Start of Data for processing
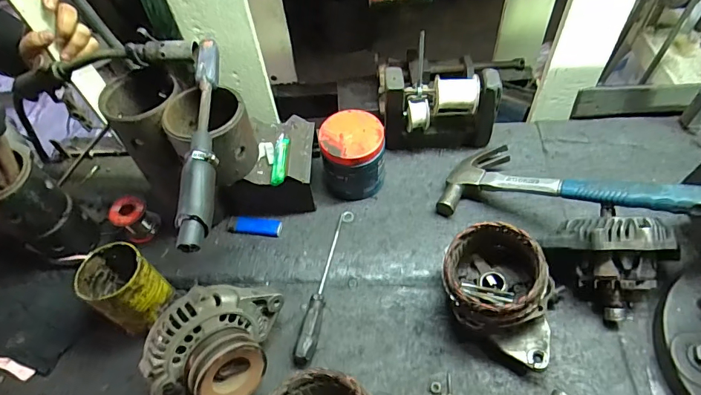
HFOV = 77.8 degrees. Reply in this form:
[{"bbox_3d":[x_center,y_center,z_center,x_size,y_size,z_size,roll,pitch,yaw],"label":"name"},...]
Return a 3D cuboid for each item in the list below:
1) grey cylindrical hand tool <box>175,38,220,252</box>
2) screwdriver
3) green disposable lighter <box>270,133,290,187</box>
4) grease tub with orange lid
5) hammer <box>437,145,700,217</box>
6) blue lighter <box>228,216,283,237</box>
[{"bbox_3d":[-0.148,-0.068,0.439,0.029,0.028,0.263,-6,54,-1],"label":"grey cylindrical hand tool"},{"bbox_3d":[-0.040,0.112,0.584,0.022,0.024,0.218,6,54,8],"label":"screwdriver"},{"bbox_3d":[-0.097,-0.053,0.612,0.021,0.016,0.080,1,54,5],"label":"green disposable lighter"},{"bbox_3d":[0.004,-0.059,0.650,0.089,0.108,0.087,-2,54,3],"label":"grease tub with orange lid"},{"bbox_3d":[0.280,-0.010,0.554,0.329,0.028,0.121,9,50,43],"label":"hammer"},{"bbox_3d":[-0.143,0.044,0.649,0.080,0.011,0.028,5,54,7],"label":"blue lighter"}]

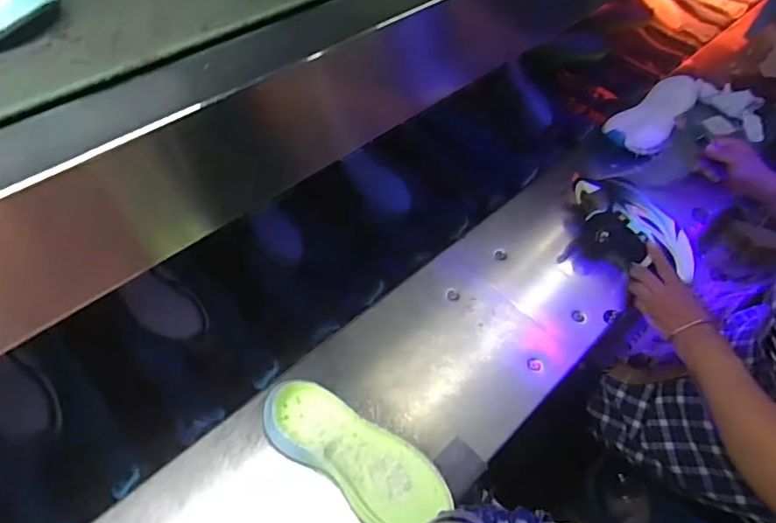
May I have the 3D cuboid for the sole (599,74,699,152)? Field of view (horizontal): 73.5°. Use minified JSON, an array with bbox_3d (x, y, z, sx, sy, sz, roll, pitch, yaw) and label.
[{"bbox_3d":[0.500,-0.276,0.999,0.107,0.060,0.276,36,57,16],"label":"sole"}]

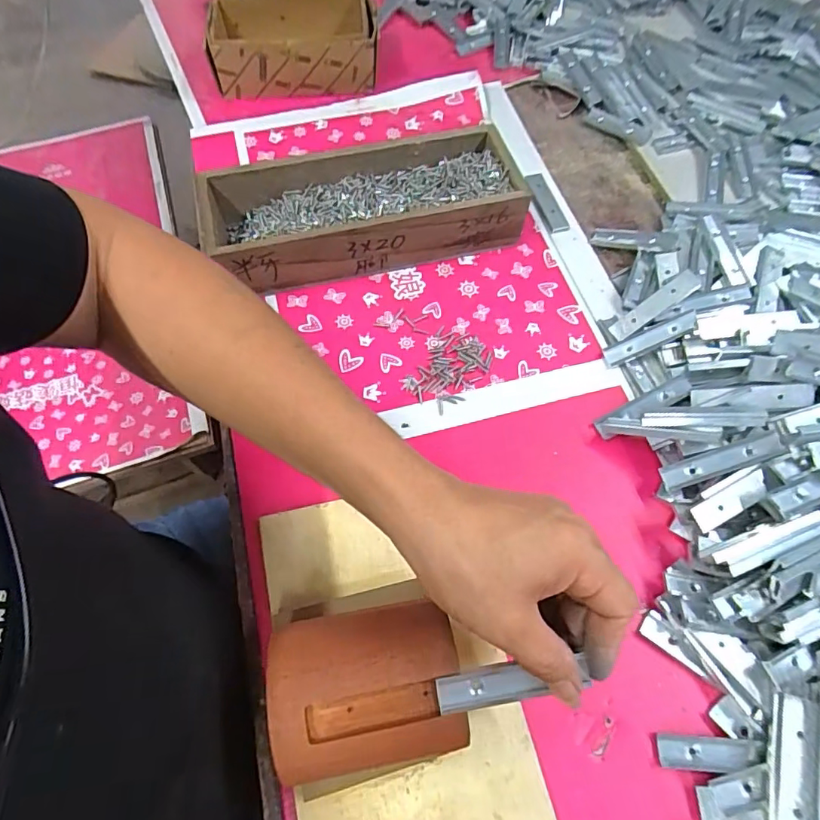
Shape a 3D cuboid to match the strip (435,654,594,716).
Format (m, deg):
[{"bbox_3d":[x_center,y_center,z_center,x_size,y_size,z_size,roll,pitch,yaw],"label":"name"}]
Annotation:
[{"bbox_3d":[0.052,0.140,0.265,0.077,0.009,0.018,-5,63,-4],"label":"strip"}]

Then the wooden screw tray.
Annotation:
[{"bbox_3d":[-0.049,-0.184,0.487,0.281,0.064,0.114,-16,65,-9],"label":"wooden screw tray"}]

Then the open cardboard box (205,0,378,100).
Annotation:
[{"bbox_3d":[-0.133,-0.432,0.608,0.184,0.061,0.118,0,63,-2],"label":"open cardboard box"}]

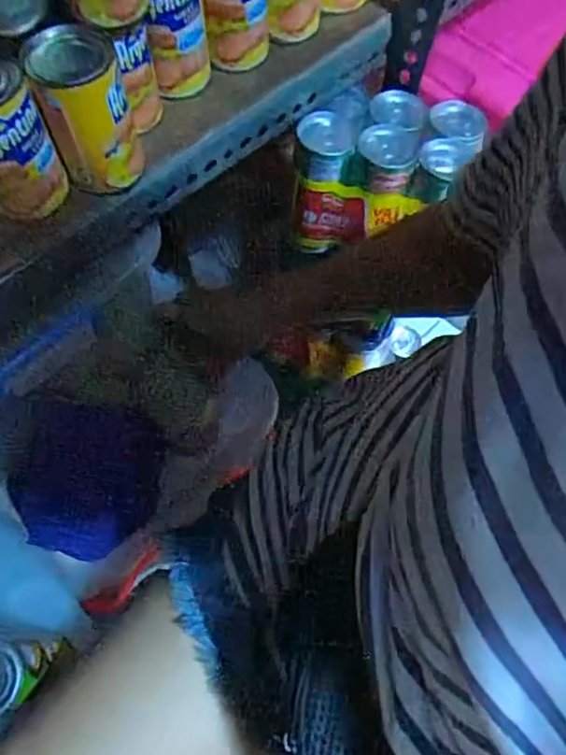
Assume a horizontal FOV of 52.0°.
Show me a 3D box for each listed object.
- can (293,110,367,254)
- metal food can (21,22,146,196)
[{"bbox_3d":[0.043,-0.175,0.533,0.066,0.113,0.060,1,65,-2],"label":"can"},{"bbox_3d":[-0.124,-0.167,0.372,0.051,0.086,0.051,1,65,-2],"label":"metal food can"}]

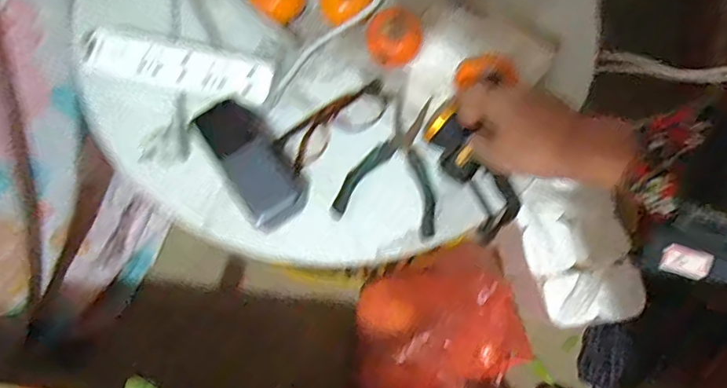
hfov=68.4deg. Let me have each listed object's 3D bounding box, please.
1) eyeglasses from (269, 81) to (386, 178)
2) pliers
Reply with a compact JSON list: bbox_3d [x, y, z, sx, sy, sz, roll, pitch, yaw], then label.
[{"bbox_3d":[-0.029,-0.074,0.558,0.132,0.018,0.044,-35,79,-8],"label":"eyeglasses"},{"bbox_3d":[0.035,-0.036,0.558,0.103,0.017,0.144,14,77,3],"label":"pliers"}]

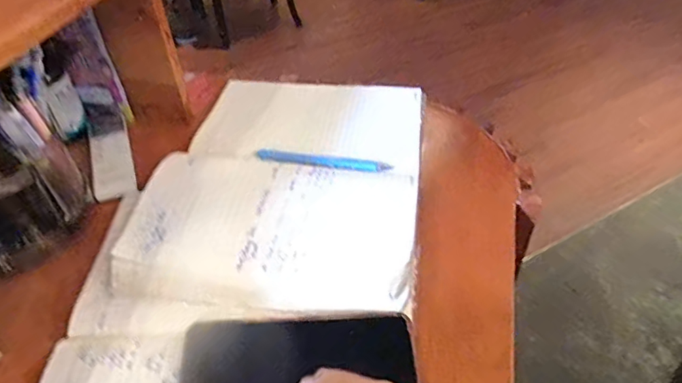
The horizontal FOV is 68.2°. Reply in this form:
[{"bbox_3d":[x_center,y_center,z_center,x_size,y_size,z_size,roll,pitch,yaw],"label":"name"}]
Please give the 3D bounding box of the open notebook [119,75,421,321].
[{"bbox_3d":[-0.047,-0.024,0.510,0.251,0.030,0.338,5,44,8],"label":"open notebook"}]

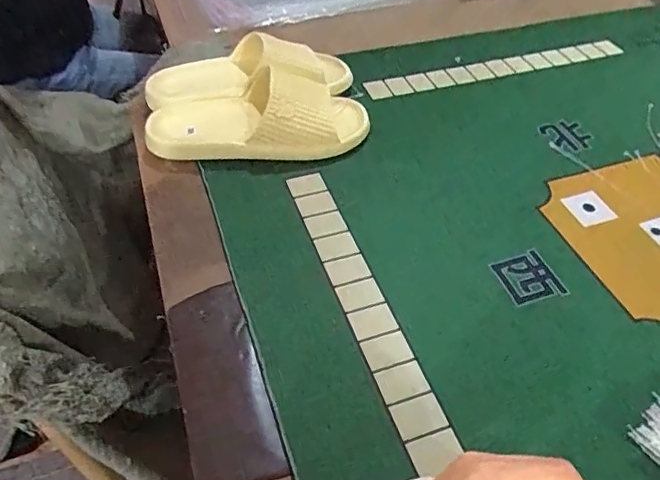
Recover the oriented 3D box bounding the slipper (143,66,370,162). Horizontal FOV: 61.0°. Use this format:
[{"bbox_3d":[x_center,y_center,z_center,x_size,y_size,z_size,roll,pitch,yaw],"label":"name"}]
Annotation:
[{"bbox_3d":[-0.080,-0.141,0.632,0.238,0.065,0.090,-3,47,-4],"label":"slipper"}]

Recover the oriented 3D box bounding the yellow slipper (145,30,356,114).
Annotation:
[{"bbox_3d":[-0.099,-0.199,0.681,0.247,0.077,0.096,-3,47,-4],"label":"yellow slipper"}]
End of Data for processing
**Task instructions**
Search the material above for "object". Copy each line that has it.

**Exercise response**
Show me a 3D box for each listed object.
hfov=68.4deg. Let me have each listed object's 3D bounding box, please.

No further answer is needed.